### Passage for review
The plants have been letting me know that Spring's almost upon us. The fig tree is about to explode into greenness and the dwarf Washington Navel Orange was starting to show signs of new growth. That meant but one thing: I had to get the trees planted tout suite!
So last weekend we got stuck in, and while Suyin was engaged in the therapeutic task of picking rocks out of the garden bed, I was digging holes for the citrus trees.
|Here are some holes, and here are some trees. You can guess what comes next.|
You may also have noticed in the above photo that the path is looking more path-like and less like a ditch. We decided to try some finely chopped pine bark as a fill but I was too chicken to buy more than one bag in case it looked bad. It didn't, so I've since bought some more to finish it off. Now, back to the citrus..
|Final preparation before planting the lemon tree. Nice path, yes?|
Still being paranoid about drainage after the untimely demise of the resident lychee tree from fungal root rot, I tested the holes by filling them with water and seeing how long it took for them to drain. The nursery we bought the trees from has a handy page on planting citrus where they suggest you should plant your tree elsewhere if it takes more than 30 minutes for the water to drain away. Mine took more like 5 minutes, so I was pretty comfortable with that.
|Lime, lemon and orange trees ready for a good watering in.|
After that it was pretty straightforward to plant the trees and water them in. With grafted trees you're always supposed to plant them with the graft above the ground, and in this case it was no problem as there was about 15cm to play with. Now it's just a matter of making sure they have enough water to get established (but not too much!) and looking out for any signs of distress or pestilence.

### Material shown
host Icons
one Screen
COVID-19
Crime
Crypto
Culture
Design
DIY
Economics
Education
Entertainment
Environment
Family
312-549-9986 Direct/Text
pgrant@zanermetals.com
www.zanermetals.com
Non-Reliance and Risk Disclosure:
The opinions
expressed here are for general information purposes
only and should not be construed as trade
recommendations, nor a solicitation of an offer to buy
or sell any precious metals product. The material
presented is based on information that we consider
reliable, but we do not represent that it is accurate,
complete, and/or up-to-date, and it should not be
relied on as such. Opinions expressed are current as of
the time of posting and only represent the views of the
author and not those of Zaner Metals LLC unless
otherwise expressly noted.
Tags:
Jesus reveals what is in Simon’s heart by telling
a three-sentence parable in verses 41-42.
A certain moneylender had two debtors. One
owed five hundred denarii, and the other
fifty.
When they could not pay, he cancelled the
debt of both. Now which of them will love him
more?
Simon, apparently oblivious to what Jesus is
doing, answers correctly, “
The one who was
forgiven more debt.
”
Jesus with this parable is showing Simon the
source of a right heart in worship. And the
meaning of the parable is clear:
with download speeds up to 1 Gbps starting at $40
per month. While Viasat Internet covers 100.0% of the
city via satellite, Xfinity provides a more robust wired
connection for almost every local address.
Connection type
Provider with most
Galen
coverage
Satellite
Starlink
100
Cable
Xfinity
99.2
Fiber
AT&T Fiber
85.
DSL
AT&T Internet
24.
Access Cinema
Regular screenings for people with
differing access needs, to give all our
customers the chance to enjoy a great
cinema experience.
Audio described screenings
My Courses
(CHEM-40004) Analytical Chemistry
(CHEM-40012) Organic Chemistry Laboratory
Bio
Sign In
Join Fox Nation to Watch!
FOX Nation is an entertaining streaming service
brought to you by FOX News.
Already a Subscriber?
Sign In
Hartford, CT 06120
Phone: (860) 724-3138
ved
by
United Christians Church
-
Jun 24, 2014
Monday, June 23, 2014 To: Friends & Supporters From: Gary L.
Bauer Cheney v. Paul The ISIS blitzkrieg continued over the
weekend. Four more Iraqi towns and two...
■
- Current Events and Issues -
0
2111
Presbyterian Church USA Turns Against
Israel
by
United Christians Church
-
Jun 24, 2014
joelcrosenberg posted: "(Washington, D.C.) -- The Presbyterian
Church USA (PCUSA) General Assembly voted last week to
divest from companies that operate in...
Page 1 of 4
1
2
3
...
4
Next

### Task to complete
From the text about planting citrus trees, reproduce the part that opens with the words containing "The plants have" and closes with "the citrus trees.". The records are separate material and have nothing to do with the text about planting citrus trees.

### Task solution
The plants have been letting me know that Spring's almost upon us. The fig tree is about to explode into greenness and the dwarf Washington Navel Orange was starting to show signs of new growth. That meant but one thing: I had to get the trees planted tout suite!
So last weekend we got stuck in, and while Suyin was engaged in the therapeutic task of picking rocks out of the garden bed, I was digging holes for the citrus trees.